Hippoi Athanatoi

Worldbuilding

I’ve been thinking a lot about worldbuilding lately. A few years ago, I decided that adding a Literature degree to my Classical Archaeology degree might make sense given the way things have shaped up with Westeros.org and myself and Elio co-writing The World of Ice and Fire with GRRM. Once I got to the point of doing my Bachelor paper, the broad strokes of the topic came to me quite easily - I wanted to explore worldbuilding academically since it has always been one of the elements of fantasy that holds the most fascination for me. The end result was a paper on the use of history in A Song of Ice and Fire and how it is such an essential part of the worldbuilding.

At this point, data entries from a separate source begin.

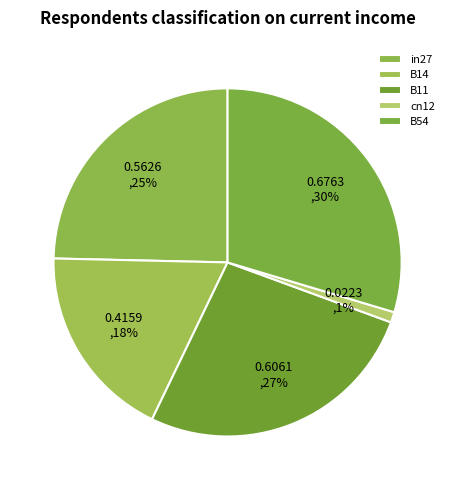

Do cn12 and in27 together represent more than half of the pie?

No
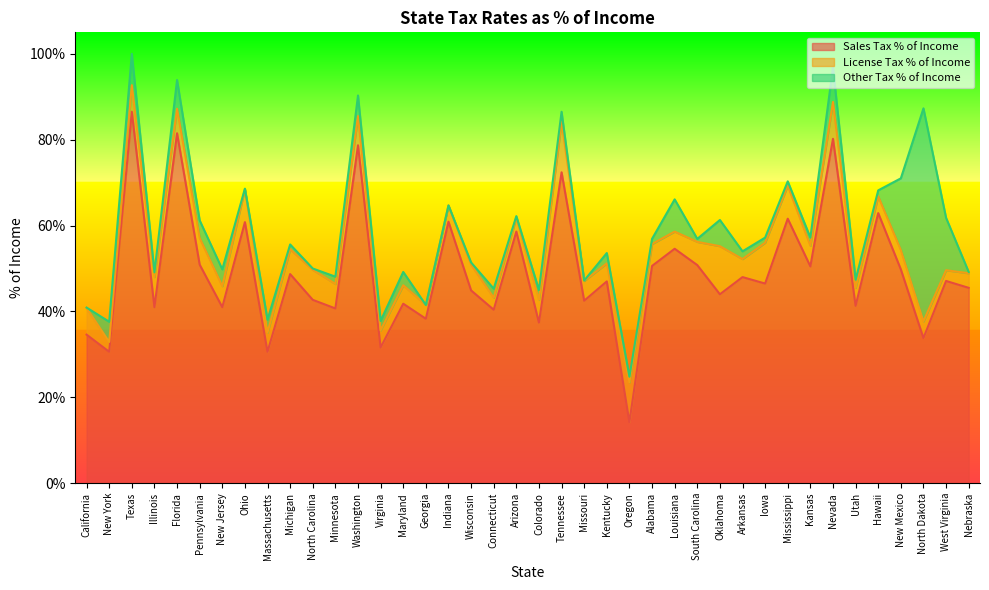

What position from the right is Nevada?

7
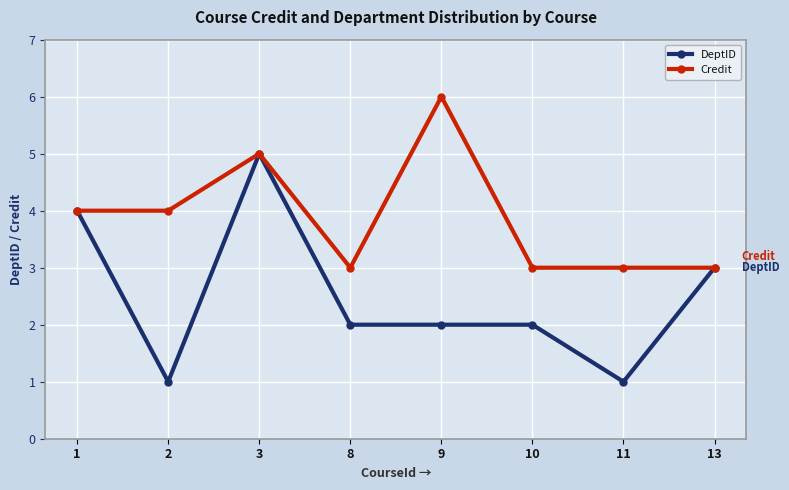

The value of Credit at 2 is 3. True or false?

False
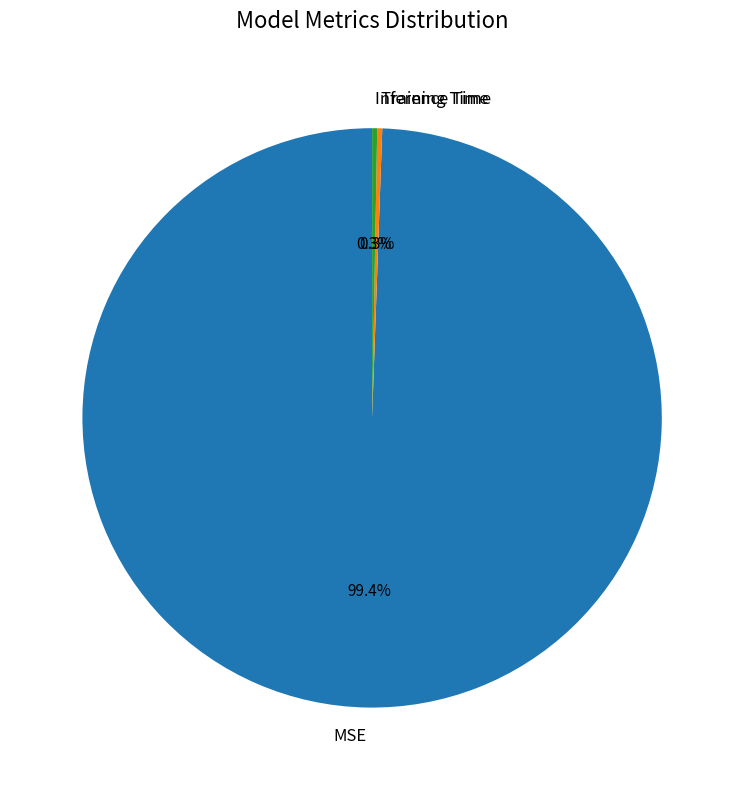

Between MSE and Inference Time, which is larger?

MSE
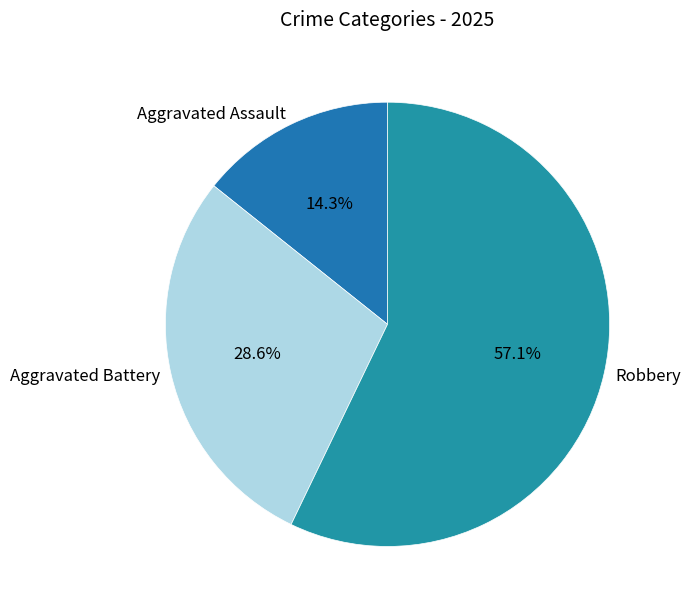

To the nearest percent, what is the combined percentage of Aggravated Battery and Aggravated Assault?

43%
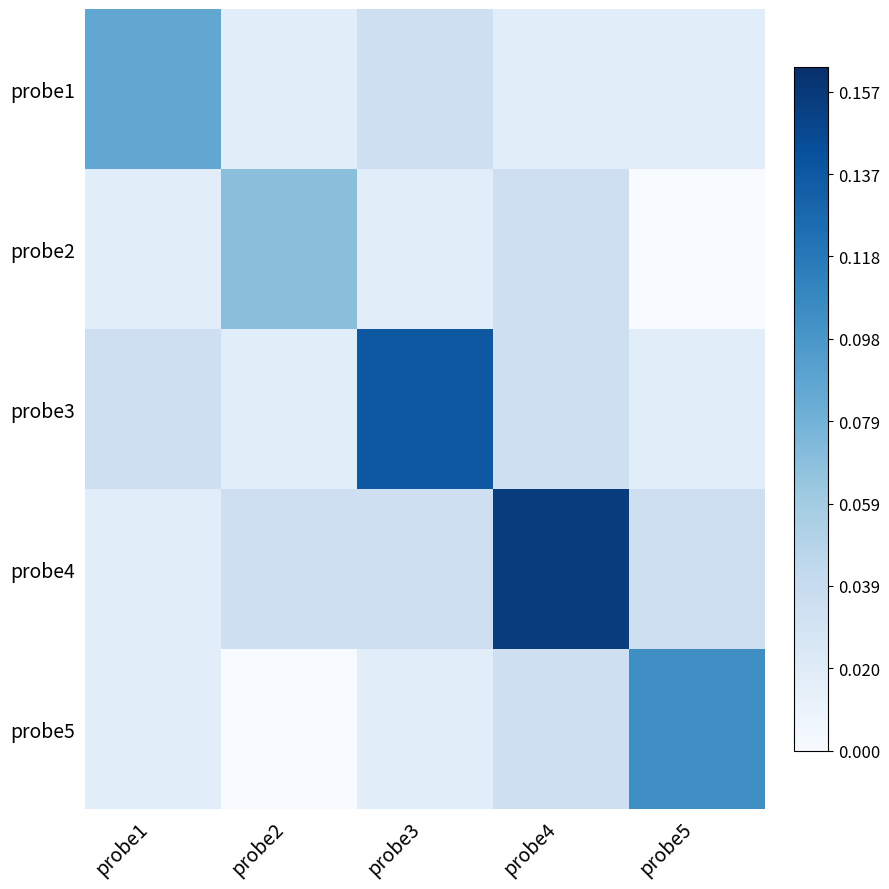

Reading left to right, transcribe all the data shown in this chart.

probe1: probe1=0.1	probe2=0.0	probe3=0.0	probe4=0.0	probe5=0.0
probe2: probe1=0.0	probe2=0.1	probe3=0.0	probe4=0.0	probe5=0.0
probe3: probe1=0.0	probe2=0.0	probe3=0.1	probe4=0.0	probe5=0.0
probe4: probe1=0.0	probe2=0.0	probe3=0.0	probe4=0.2	probe5=0.0
probe5: probe1=0.0	probe2=0.0	probe3=0.0	probe4=0.0	probe5=0.1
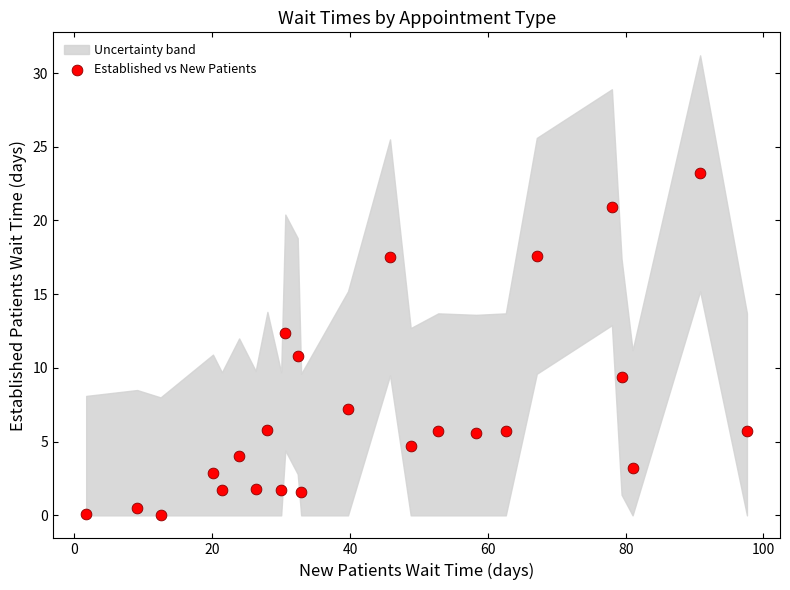

What is the range of Y values (max minus min)?

23.2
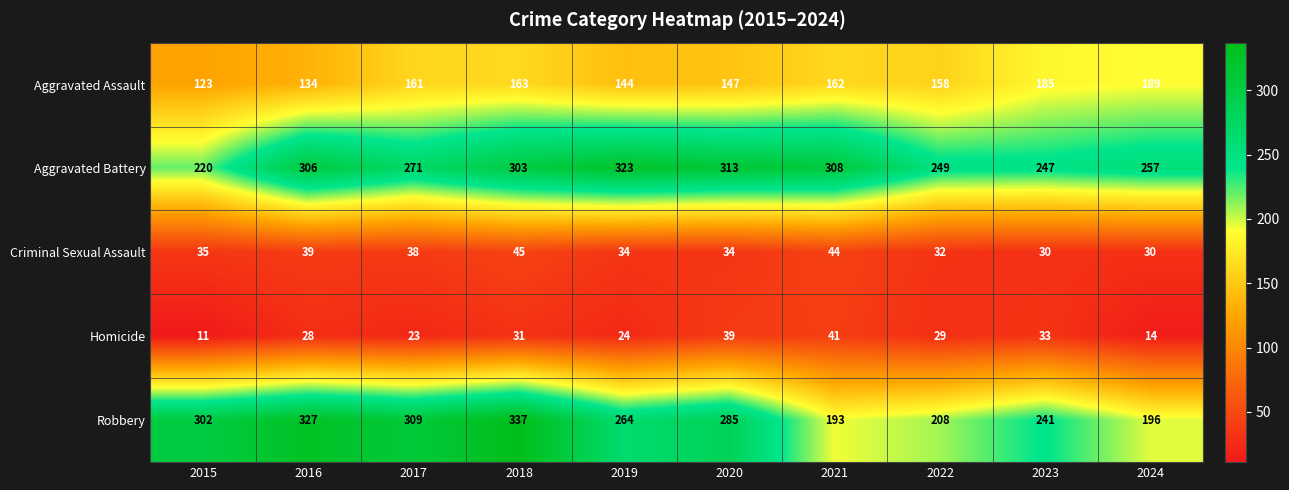

The value of Robbery at 2016 is 327. True or false?

True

During LonCon3, I picked out a number of panels related to worldbuilding and in the end I attended five of them. One, the Worldbuilding Masterclass, was absolutely fabulous from a technical and practical perspective, but the more theoretical panels were quite a mixed bag. There were a lot of Agendas and Issues being aired, and there were near Tumblr-level of concerns about certain -isms. I found that some panelists tended to come across as looking down their noses a bit at fantasy writers who weren’t as “enlightened” as they were, where “enlightened” largely seemed to mean “shares and promotes similar opinions on social and political issues”. I would have liked to see more of a variety of opinions rather than so much mutual back-patting, which seemed particularly common on the all-female panels.

I may attempt some more detailed panel commentary once the concrud has left me entirely, but for now this is more of a long-winded introduction to a brief sigh/rant about one of the common complaints raised against GRRM in particular and fantasy in general since the success of Game of Thrones. Every now and then someone will pipe up and snarkily say “oh, so fantasy writers can conceive of dragons and elves but they can’t imagine black/gay/etc characters in their world?” Yes, I recognize that this is a snarky simplification, but too many people take it at face value and do not consider it any further. And it does need to be considered in more detail, because the fact is that worldbuilding is a lot more complex than that.

Creating a fantasy world is in large parts about finding the right balance between the mimetic and the fantastic and ensuring that the two work together. If you look at what Tolkien does in LotR, for example, he inserts a great amount of mimetic detail to “ground” the story; without this approach, the fantastic elements will not be believable because the author will not have created a sufficiently believable world. I cannot see how anyone, especially not an author, can claim that there’s no difference between inserting mimetic details that aren’t necessarily part of your personal experience of the world and inserting fantastic details. It seems self-evident that it is harder to make up convincing mimetic details than it is to make up convincing fantastic details, in part because the latter piggybacks on the mimetic details and in part because there’s no blueprint for what dragons or elves should be like.

So, yes, I think it makes perfect sense that many authors will write what they know and what they are familiar with when it comes to writing mimetic details such as the ethnic makeup of their cast. That does not mean this is all they can do or all they should do, all I am addressing is that particular, snarky comment that equates mimetic and fantastic detail without considering that they are in fact two different facets of worldbuilding.